Social reference standard:
Comparison with the achievements of others. In this highly competitive way of assessment, the reference standard is inter-individual, involving usually a class or a larger learning group. The decisive factor for assessment is the ranking position.

The evaluation based on personal comparisons is a very delicate, ethically questionable business with a potential for demotivation that is difficult to overestimate.

7. Utilize and encourage self-assessment

Self-evaluation is considered the centerpiece of self-regulated, autodidactic learning. It denotes an important area of metacognitive abilities. Self-assessments often take place automatically and self-evaluation skills are mostly acquired incidentally, unconsciously and implicitly, without attentional direction. Self-evaluation stems from individualistic educational concepts and, like many other compound words with „self“ – e. g., self-responsibility and self-reflection – and appears very modern. It also expresses enhanced social modes of behavior in the joint negotiation concerning education and school and is consistent with didactic „evergreens“ such as learning diaries, portfolios, weekly lesson plans and independent work. Self-evaluation can have many pitfalls, in spite of all positive connotations, and may be prone to ambiguities, contradictions, overload, idling, inefficiency, fault-finding or even repression. In cases of substandard performance in school, for instance, self-evaluation can easily take on forms of social declassing, self-condemnation and self-humiliation.

Self-assessment is important for the assumption of responsibility, self-control, independence from others, and for the development of autonomy.
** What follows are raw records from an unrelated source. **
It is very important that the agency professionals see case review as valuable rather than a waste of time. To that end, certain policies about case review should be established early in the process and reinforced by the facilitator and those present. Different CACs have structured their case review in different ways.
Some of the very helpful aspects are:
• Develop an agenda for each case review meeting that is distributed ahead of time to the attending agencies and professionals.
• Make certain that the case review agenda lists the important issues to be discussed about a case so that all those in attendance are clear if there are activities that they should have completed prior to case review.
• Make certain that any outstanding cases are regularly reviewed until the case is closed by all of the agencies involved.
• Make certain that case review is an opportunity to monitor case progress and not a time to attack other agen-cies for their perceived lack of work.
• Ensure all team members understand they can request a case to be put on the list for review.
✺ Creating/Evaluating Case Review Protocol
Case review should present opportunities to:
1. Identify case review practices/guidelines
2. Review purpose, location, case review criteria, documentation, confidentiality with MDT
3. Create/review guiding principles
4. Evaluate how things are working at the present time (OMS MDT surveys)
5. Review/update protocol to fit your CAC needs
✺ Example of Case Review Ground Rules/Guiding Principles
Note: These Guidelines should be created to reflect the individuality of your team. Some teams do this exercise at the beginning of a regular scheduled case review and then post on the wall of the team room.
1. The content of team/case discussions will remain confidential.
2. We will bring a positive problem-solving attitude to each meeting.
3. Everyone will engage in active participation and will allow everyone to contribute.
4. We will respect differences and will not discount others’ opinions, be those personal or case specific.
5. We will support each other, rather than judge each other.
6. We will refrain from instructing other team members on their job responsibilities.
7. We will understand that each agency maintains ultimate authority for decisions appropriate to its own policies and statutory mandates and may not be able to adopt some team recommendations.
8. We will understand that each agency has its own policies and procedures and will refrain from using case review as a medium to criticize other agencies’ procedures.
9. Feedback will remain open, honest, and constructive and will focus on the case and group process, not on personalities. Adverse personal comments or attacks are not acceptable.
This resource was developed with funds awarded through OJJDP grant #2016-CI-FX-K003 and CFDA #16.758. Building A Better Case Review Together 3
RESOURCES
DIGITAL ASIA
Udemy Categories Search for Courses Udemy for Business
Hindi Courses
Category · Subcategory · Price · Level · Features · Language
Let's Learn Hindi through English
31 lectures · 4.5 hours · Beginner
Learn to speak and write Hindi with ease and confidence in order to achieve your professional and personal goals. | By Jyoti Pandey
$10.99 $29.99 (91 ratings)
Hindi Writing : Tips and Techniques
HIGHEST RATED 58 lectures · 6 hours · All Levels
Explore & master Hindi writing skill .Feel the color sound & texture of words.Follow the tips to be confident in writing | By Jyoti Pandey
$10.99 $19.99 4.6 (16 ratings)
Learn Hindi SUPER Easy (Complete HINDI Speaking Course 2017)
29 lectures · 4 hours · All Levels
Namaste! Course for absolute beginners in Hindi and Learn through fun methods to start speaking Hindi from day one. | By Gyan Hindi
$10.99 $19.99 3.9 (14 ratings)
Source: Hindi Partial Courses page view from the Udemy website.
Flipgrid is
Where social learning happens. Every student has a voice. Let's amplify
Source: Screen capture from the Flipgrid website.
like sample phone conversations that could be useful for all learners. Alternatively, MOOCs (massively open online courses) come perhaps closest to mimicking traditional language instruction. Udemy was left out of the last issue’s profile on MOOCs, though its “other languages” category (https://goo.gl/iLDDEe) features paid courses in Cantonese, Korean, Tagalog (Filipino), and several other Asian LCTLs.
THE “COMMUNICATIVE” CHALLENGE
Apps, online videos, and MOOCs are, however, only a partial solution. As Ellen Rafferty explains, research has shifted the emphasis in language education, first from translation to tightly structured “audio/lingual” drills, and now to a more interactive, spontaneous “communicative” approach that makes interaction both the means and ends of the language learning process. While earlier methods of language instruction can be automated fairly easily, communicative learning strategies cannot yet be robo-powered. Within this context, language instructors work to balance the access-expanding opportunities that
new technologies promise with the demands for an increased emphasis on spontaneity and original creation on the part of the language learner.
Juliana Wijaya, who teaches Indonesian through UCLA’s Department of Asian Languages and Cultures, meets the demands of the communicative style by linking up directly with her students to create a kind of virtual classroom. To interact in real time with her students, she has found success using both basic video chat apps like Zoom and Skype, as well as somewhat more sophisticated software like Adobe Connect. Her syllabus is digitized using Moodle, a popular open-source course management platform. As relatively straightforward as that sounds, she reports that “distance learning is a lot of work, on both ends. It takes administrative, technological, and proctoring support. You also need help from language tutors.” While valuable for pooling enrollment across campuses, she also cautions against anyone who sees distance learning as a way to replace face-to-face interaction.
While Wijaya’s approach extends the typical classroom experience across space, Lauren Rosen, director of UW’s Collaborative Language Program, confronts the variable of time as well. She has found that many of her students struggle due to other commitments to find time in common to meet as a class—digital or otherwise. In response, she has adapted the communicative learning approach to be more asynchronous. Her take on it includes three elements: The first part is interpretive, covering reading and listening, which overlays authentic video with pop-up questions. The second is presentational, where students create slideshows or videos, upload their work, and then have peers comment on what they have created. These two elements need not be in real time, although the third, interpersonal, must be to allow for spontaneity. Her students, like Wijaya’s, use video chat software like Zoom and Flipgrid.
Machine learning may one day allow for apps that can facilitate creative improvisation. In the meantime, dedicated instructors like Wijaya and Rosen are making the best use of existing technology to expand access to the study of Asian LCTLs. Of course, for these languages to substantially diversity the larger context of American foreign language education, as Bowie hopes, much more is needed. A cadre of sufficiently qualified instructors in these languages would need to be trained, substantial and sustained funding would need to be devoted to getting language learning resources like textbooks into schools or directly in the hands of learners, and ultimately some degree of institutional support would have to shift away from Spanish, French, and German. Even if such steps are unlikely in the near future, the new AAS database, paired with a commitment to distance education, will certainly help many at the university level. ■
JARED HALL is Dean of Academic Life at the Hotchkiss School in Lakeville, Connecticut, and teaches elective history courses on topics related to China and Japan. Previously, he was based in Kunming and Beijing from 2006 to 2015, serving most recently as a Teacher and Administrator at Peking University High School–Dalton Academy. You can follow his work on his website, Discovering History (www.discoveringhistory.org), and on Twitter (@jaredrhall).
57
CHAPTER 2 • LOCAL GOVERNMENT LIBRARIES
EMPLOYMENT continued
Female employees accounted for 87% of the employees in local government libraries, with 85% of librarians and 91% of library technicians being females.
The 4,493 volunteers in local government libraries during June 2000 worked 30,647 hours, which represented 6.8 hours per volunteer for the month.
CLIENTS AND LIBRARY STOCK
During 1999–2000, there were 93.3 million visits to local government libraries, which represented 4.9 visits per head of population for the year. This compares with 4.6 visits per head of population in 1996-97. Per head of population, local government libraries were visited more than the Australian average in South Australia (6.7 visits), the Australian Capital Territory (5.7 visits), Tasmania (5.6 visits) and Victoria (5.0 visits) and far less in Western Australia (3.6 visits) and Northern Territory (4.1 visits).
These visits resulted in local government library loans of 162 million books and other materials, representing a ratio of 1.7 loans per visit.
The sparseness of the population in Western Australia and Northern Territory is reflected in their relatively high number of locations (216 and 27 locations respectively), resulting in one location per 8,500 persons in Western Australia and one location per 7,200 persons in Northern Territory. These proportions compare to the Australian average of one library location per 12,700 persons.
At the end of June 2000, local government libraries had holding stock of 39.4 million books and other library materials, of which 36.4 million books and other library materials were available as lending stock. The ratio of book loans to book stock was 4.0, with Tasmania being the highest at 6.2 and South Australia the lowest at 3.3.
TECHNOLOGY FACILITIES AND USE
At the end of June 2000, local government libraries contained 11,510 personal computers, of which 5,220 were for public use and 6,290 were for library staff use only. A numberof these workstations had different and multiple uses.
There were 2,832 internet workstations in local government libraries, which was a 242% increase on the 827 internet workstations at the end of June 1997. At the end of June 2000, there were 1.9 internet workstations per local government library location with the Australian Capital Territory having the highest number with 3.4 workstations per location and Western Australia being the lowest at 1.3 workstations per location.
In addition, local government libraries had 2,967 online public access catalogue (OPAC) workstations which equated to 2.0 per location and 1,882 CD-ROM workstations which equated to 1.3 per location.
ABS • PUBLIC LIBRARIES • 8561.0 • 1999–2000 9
The abilities for self-assessment are reflected in very different ways. Even university students manifest difficulties to accurately assess if they correctly understood something, or if they possess the appropriate learning prerequisites. Although self-evaluation must be purposely promoted, there is no corresponding curriculum. Until now, there exists only a relatively small empirical basis for successful techniques for self-assessment in the schools.

8. Criteria for orientation as a central principle

Criteria are essential for self-assessments: “in criteria-oriented self-assessments, learners obtain information about their own performances or advances. They correlate this information with clearly defined criteria, goals or standards and orient their future learning on the insights thus obtained” (according to Andrade & Valtcheva, 2009, page 12). Checklists with criteria for different proficiency levels (so-called scoring rubrics) can be very helpful for learning control, although not all checklist grids deserve their name. The criteria must be clearly described and in detail, with well-identifiable performance levels. Without the stated performance levels, they are considered mere rating lists or (“rating scales”). Only checklists in the proper sense with unambiguous criteria and elaborately defined educational levels are able to generate motivation and support goal-directed learning, as well as self-assessments and feedback by instructors and classmates.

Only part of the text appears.